Another day, a buck tried to make us eat raw meat and because we would not do so, she threw firebrands at us and would not let me come near to cook the meat. Big Squaw and the other Redskins often tried to frighten me by saying they were going to kill me. Sometimes I heard the threat and felt the muzzle of the gun against my back but I stood ve
ry still for I felt that death would be better than living a miserable life with them. I was despondent and did not care really what happened to me.

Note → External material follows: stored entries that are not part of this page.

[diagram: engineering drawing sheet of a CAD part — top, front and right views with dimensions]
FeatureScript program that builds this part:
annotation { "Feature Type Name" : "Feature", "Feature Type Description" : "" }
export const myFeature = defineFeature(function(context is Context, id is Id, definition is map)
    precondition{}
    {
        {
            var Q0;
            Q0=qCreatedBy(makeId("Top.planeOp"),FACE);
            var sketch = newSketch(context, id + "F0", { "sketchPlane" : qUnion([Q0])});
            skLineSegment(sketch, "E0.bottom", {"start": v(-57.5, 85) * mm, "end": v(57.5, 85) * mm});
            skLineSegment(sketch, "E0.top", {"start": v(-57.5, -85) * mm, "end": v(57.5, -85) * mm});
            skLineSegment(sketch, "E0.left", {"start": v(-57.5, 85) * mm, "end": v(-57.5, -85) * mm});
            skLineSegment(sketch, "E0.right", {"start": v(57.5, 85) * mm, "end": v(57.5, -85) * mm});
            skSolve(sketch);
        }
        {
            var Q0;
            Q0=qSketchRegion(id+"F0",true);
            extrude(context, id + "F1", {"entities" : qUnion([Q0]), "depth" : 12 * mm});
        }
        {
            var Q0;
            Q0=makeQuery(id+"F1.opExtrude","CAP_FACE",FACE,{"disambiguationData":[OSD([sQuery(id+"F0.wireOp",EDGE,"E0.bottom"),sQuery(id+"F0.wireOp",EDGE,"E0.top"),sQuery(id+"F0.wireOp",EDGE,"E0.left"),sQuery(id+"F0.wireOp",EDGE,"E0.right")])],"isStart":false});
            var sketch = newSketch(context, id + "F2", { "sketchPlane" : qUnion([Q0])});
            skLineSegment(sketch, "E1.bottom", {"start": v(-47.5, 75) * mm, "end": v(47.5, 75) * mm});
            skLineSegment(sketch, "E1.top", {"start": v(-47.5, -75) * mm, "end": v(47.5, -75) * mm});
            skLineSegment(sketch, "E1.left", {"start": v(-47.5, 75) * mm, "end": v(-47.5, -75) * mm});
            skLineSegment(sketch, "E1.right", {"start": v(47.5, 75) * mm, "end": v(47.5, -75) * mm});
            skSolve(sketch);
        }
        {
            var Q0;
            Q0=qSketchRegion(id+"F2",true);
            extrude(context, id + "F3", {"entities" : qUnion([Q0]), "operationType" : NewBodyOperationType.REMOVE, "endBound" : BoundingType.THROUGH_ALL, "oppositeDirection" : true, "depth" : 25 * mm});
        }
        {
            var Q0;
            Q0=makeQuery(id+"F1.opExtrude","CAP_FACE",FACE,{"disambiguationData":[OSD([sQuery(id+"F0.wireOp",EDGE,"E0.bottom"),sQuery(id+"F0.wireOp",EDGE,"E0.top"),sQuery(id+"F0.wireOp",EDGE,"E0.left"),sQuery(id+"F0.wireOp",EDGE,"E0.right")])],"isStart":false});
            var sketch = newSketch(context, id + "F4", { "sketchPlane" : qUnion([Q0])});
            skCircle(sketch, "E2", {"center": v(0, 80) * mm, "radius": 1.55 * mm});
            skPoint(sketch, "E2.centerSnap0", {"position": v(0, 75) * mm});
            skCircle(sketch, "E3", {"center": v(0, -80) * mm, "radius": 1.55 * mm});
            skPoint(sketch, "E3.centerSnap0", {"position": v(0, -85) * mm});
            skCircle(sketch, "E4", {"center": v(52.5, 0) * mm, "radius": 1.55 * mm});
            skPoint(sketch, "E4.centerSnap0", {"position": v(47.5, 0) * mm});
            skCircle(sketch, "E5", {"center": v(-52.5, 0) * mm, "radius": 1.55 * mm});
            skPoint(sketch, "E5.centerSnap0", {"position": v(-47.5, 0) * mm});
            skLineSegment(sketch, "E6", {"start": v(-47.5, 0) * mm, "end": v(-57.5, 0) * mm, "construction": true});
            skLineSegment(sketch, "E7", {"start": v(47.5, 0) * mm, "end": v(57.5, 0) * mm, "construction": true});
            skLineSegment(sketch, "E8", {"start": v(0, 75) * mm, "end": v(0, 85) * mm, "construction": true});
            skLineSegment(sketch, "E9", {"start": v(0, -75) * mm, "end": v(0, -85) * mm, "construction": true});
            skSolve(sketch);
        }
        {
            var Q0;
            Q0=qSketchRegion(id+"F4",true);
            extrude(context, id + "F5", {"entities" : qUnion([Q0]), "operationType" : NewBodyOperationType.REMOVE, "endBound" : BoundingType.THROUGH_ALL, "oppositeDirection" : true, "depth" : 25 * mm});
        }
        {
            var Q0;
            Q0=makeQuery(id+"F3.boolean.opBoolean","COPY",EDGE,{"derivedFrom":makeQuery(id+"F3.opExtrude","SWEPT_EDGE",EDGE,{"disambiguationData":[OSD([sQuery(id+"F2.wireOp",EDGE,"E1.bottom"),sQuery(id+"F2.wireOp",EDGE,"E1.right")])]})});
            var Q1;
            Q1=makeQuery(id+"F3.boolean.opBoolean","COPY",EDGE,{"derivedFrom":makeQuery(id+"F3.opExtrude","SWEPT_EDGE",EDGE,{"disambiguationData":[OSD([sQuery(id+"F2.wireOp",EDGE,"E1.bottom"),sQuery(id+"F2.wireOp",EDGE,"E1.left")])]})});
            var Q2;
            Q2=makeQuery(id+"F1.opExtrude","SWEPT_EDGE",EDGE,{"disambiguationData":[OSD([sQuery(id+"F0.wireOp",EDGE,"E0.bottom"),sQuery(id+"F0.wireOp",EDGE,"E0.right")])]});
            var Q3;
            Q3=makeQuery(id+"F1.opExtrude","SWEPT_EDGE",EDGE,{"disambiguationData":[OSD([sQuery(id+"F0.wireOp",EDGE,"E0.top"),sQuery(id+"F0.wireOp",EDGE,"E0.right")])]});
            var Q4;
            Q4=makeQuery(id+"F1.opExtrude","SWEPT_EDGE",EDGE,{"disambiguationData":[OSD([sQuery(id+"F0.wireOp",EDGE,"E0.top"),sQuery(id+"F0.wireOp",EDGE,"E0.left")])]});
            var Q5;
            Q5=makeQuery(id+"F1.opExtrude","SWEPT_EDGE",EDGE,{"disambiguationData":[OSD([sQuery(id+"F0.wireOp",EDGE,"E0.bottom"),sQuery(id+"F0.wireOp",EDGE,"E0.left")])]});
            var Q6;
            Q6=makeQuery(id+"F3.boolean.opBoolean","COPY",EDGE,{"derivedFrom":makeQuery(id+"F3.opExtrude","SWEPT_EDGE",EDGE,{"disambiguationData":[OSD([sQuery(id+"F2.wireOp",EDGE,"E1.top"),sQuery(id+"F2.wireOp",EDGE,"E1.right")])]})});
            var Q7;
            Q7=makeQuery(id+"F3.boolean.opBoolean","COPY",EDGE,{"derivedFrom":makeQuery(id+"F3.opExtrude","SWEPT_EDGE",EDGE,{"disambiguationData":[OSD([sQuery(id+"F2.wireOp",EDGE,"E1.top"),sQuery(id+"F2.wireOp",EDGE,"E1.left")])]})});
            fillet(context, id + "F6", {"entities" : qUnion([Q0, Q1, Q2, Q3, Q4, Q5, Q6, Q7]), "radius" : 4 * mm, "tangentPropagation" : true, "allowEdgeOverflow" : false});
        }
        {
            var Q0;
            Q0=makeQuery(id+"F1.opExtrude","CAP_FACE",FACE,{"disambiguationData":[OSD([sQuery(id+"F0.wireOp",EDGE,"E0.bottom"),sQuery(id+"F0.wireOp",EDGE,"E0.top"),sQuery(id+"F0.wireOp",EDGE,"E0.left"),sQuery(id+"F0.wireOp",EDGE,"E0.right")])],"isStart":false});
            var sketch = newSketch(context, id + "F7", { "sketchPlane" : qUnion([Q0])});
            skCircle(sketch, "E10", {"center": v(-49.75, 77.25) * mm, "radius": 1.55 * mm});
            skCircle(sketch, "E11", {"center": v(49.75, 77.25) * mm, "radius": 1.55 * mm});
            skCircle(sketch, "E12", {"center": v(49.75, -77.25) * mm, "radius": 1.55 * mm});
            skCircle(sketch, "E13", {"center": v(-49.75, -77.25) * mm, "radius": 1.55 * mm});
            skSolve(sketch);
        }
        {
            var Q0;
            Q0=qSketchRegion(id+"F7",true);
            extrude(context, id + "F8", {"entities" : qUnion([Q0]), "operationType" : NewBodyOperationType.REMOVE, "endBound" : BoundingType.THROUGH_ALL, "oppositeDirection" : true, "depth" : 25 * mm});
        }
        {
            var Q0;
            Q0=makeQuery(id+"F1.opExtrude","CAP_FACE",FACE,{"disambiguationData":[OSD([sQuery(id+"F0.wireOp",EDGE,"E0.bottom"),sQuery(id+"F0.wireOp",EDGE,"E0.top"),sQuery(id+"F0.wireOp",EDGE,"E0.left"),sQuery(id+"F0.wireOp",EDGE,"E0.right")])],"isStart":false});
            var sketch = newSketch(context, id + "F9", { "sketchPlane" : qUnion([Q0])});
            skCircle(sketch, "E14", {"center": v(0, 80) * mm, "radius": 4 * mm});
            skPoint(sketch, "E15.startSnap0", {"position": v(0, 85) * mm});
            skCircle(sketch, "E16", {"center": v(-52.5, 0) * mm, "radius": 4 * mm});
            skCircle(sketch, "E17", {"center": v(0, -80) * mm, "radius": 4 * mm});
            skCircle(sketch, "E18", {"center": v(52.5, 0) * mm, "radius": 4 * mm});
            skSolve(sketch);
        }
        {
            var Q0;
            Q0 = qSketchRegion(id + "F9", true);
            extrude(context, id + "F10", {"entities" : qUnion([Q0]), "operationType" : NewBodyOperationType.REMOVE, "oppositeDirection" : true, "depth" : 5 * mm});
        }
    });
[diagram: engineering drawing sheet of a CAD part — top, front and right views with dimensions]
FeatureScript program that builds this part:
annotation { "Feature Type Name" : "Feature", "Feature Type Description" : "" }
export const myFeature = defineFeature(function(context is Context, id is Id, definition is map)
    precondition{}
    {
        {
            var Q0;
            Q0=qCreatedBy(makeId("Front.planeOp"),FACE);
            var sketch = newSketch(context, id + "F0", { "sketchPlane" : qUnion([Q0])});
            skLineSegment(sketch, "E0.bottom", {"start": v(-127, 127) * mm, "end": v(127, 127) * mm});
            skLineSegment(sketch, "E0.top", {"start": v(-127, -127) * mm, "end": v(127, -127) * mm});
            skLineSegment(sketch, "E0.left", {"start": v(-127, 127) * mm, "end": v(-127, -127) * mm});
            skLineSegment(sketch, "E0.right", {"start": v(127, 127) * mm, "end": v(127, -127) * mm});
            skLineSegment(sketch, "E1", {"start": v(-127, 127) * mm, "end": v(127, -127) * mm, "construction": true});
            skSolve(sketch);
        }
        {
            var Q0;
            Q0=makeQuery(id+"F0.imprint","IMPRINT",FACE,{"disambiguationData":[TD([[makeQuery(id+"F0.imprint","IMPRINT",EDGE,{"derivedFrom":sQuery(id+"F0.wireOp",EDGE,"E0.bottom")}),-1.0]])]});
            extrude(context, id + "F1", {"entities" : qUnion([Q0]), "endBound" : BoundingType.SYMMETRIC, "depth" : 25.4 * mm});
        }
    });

A few more tricks the Indians played on me. . . . Once they tried to make me believe that I was to be drowned. Early one frosty morning the large Indian who was with Big Squaw and who captured me made me go to the near-by creek and a crowd of mischief-loving fellows followed us. They doubtless expected to see some fun. There was a deep pool on our side of the creek, so my captor pushed me down the bank into the cold, deep water. Instead of struggling to get out, as they expected, I swam to the opposite side of the pool and walked out. How surprised they were! There were shouts of laughter for the joke was on the buck who pushed me into the pool and he had to wade a narrowed part of the stream to get me. No other attempt was made to drown me since they learned that I could swim. How I shivered! I had no other clothes so those had to be worn until they dried.